## Excerpt
Steps to Compliance and Proper Validation
The following steps are a brief overview of what auditors can do to assess their company’s compliance with PCI DSS and remediate potential risks.
Step 1: Perform a Scope and Gap Analysis
The first step is to perform a scope and gap analysis of your systems and networks. This will determine if your configuration properly segments PCI data from externally accessible systems and the rest of the internal network. The gap assessment should then cover all of the PCI requirements within the appropriate scope. Although self-assessment questionnaires have recently been vastly improved to address all PCI controls, organizations should still refer to the PCI audit procedures document when carrying out the gap analysis to ensure the requirements are properly interpreted. As with any internal audit, it is important that the auditor independently validate compliance to the standard, since IT performed the initial assessment and may not believe there are any gaps. Determining your scope and gaps will assist in determining what might need to be remedied and how best to approach the remediation process.
Step 2: Reduce the Storage of Cardholder Data
Remove cardholder data from as many locations as possible. Typically, merchants store information that may include cardholder data for much longer than the business requires. By removing this information entirely, you may reduce your scope and actual risk.
Step 3: Segment Your PCI Network
One of the best ways to reduce risk – and the PCI scope – is to separate the PCI systems from other internal systems with a proper segmentation, including a firewall. Auditors need to work closely with their IT departments to ensure PCI DSS requirements are properly understood and implemented.
Step 4: Implement Other Ways to Limit the Scope
Other methods can be used to reduce the scope. The most common is PAN (primary account number) truncation (first six and last four digits only), or hashing. Since a truncated or hashed PAN is not considered cardholder data, it does not need to be protected and is not in the PCI scope. In addition, auditors can recommend specific process and procedural changes that mitigate the risk. However, these “compensating controls” must be above and beyond the requirements in the standard and also meet the intent and rigor of the original requirement.
Internal audit should keep in mind that companies often fail the validation process because of problems in key areas such as:
- Lack of or weak encryption processes
- Lack of documentation on process design, testing and support evidence
- Lack of network documentation and architecture
- Outdated equipment that is unable to support the strong authentication (no telnet or unencrypted admin access) and logging required
Penalties for Noncompliance and Safe Harbor
Penalties and deadlines are established by individual card brand, but they usually include fines, higher transaction rates, and the risk of the card brand revoking the merchant’s ability to accept the card. In the event of a serious security breach, fines of up to $500,000 can be levied for each instance of noncompliance. Most of the time these fines are not the most expensive result of a breach. The Ponemon Institute found that the average cost of a breach in 2008 was $202 per lost record.
Merchants and service providers can obtain safe harbor from penalties only if they are in full compliance with PCI DSS at the time of the breach, as demonstrated during a forensic investigation. The entity must have validated full compliance prior to the compromise. Neither submission of a report on compliance nor a self-assessment questionnaire alone will provide a merchant safe harbor status.
Taking Validation Seriously
In short, compliance with PCI DSS is an absolute requirement for all merchants and service providers. If the company is still not validating at all, or has validated based on incorrect interpretations or assumptions, action must be taken immediately to address the severe risk of a data security breach.

[Stored items]
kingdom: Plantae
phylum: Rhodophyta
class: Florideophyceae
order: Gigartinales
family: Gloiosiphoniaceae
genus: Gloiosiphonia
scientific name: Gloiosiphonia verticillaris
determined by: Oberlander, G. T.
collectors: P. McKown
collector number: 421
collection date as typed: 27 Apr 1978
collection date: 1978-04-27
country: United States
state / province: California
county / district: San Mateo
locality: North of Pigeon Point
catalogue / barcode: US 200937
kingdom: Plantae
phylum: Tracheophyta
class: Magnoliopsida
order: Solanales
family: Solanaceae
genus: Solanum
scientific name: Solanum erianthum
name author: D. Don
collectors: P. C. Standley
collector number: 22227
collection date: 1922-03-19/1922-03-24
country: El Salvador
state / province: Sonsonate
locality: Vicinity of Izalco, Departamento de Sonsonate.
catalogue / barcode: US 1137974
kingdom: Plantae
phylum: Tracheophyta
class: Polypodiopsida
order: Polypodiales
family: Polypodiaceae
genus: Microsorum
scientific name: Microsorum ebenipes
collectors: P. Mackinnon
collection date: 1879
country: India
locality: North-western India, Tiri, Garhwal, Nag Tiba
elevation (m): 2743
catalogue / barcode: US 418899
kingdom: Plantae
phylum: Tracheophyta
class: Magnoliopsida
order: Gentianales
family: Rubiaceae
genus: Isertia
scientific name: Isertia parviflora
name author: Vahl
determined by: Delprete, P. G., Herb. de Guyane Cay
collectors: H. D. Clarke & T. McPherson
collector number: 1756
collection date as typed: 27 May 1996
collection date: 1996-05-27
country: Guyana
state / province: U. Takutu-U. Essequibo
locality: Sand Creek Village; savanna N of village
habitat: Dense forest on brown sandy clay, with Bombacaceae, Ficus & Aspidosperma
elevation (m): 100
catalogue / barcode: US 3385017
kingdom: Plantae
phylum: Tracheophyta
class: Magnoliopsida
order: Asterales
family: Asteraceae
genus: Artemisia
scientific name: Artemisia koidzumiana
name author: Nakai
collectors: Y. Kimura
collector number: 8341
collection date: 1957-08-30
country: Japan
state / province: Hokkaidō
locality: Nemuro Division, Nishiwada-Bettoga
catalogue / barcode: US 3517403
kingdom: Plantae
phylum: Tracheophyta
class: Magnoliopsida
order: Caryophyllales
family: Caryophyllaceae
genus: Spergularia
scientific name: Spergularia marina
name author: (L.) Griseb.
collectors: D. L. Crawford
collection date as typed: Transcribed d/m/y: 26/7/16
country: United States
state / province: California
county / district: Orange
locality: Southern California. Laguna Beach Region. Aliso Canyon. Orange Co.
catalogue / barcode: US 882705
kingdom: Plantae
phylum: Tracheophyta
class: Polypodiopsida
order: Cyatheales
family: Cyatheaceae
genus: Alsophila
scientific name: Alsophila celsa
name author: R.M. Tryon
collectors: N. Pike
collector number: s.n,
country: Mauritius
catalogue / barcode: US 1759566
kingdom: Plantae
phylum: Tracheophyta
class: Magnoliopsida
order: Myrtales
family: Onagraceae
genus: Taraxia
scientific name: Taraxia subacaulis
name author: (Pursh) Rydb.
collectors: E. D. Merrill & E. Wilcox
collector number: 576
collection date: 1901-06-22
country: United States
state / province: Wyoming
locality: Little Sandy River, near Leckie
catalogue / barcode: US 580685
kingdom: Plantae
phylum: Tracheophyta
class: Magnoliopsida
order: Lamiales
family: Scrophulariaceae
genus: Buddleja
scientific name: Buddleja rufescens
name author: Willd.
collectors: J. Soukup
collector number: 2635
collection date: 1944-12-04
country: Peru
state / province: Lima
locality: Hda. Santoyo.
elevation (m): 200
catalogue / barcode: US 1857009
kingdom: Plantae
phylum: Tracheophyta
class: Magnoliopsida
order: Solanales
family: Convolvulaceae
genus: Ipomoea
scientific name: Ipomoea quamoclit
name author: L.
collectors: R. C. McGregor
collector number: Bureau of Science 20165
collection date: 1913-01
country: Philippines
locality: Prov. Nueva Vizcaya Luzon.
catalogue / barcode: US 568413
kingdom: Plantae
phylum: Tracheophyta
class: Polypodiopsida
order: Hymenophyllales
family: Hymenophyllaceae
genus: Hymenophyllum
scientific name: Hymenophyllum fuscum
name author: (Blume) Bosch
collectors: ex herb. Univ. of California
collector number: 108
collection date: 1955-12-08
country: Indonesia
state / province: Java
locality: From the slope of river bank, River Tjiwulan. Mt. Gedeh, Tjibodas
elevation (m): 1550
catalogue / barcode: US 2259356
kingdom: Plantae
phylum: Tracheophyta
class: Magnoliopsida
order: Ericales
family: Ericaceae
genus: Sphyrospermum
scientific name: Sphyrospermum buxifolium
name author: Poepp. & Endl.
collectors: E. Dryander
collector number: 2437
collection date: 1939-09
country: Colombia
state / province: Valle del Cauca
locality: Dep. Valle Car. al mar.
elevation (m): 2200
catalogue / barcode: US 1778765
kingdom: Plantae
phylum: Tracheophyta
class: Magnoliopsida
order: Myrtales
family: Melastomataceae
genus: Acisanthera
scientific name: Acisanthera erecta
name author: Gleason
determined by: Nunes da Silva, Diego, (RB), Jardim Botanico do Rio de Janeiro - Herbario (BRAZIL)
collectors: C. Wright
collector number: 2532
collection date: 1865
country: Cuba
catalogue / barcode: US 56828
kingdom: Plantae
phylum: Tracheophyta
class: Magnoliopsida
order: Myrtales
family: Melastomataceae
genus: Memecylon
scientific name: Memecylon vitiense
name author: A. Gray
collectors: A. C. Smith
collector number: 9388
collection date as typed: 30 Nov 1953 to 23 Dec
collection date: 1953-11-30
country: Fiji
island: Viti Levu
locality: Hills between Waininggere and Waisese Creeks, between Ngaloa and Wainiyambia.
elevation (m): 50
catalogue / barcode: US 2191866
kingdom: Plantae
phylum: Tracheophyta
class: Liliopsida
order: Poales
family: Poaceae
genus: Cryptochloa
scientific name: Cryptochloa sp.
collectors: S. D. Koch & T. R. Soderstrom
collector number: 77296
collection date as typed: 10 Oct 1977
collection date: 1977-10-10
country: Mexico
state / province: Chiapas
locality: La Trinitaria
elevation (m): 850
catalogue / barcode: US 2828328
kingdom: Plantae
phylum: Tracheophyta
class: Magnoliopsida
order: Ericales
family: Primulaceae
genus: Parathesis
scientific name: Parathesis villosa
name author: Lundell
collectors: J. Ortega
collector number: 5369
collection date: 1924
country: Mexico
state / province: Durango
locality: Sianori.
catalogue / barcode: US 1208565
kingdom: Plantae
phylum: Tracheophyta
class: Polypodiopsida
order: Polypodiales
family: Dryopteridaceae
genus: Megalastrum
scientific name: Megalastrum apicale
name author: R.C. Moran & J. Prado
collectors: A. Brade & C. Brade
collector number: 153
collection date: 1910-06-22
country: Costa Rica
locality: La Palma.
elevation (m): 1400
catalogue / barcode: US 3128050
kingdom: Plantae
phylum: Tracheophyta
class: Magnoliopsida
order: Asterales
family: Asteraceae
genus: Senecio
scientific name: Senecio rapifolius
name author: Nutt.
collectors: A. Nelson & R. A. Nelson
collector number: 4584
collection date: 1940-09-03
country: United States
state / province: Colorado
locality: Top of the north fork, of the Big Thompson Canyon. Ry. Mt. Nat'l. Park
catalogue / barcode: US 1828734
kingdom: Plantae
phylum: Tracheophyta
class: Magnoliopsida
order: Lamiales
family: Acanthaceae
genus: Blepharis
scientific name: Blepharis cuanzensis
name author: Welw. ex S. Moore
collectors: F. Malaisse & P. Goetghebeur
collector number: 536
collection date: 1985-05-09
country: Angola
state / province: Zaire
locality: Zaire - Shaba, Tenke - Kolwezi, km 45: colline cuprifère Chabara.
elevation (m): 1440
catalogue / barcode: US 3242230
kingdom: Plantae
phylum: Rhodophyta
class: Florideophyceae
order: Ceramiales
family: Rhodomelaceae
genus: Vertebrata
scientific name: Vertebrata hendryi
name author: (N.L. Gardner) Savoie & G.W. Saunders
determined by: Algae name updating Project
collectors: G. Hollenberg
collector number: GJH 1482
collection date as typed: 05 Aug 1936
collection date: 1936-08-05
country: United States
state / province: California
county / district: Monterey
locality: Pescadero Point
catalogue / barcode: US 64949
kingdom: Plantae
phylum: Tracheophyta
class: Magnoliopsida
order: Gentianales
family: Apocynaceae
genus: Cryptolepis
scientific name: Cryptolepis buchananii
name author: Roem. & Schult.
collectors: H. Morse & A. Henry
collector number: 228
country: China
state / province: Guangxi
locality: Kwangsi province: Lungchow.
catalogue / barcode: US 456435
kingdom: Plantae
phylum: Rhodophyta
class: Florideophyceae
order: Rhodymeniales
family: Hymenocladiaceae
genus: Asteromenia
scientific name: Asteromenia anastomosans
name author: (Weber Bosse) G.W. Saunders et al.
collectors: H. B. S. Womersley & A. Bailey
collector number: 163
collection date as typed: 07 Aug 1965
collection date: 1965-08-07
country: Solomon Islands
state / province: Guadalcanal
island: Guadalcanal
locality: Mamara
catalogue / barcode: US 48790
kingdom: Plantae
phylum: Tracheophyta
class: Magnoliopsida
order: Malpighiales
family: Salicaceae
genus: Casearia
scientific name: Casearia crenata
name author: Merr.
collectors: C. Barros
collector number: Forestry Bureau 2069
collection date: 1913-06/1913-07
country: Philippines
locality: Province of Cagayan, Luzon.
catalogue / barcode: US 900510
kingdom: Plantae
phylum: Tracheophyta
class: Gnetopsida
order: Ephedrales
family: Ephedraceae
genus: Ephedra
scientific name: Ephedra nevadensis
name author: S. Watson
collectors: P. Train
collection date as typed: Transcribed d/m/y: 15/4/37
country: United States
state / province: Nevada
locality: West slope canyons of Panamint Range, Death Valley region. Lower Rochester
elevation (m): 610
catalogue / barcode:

## Work instructions
Restate word for word the part of the PCI compliance text that opens with the words containing "Step 2: Reduce" and closes with "and actual risk.". The items have nothing to do with the work here.

## Result below
Step 2: Reduce the Storage of Cardholder Data
Remove cardholder data from as many locations as possible. Typically, merchants store information that may include cardholder data for much longer than the business requires. By removing this information entirely, you may reduce your scope and actual risk.